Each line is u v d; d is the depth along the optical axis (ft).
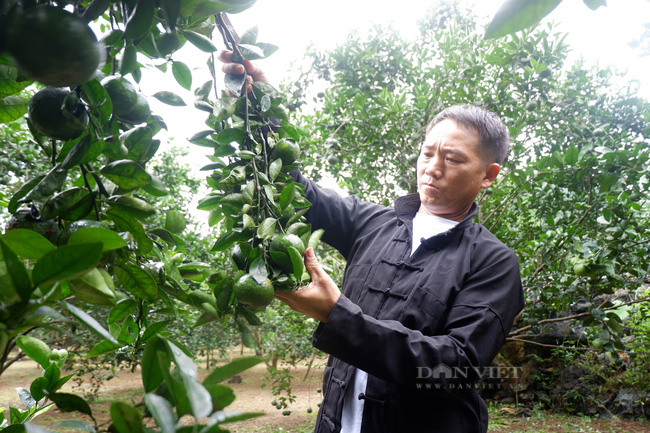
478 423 4.28
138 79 2.82
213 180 3.69
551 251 11.60
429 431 4.02
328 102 16.15
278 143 3.69
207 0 2.13
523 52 13.62
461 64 15.03
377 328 3.47
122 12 2.27
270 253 3.07
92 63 1.73
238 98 3.48
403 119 15.20
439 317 4.21
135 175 2.25
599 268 9.87
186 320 13.03
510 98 14.08
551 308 13.75
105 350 2.57
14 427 1.98
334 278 13.52
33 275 1.36
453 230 4.68
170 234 2.93
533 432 16.85
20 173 11.66
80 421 1.73
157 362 1.72
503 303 4.18
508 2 1.40
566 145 14.61
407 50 17.17
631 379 17.98
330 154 14.92
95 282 1.95
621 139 13.08
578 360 19.72
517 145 13.44
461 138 4.86
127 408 1.40
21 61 1.65
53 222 2.28
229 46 3.52
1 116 2.49
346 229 5.64
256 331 18.07
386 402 4.14
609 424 18.06
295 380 29.86
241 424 19.57
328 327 3.40
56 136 2.16
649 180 10.42
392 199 17.03
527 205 12.94
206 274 3.21
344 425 4.43
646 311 15.40
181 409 1.49
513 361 20.49
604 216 9.80
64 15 1.63
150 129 2.39
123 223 2.37
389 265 4.75
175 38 2.68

━━━━━━━━━━

- _WHAT IS REQUIRED_: Every line above is to be repeated exactly, but no picture is to appear in the copy.

- _EXPECTED OUTPUT_:
Each line is u v d; d is the depth along the optical axis (ft).
478 423 4.28
138 79 2.82
213 180 3.69
551 251 11.60
429 431 4.02
328 102 16.15
278 143 3.69
207 0 2.13
523 52 13.62
461 64 15.03
377 328 3.47
122 12 2.27
270 253 3.07
92 63 1.73
238 98 3.48
403 119 15.20
439 317 4.21
135 175 2.25
599 268 9.87
186 320 13.03
510 98 14.08
551 308 13.75
105 350 2.57
14 427 1.98
334 278 13.52
33 275 1.36
453 230 4.68
170 234 2.93
533 432 16.85
20 173 11.66
80 421 1.73
157 362 1.72
503 303 4.18
508 2 1.40
566 145 14.61
407 50 17.17
631 379 17.98
330 154 14.92
95 282 1.95
621 139 13.08
578 360 19.72
517 145 13.44
461 138 4.86
127 408 1.40
21 61 1.65
53 222 2.28
229 46 3.52
1 116 2.49
346 229 5.64
256 331 18.07
386 402 4.14
609 424 18.06
295 380 29.86
241 424 19.57
328 327 3.40
56 136 2.16
649 180 10.42
392 199 17.03
527 205 12.94
206 274 3.21
344 425 4.43
646 311 15.40
181 409 1.49
513 361 20.49
604 216 9.80
64 15 1.63
150 129 2.39
123 223 2.37
389 265 4.75
175 38 2.68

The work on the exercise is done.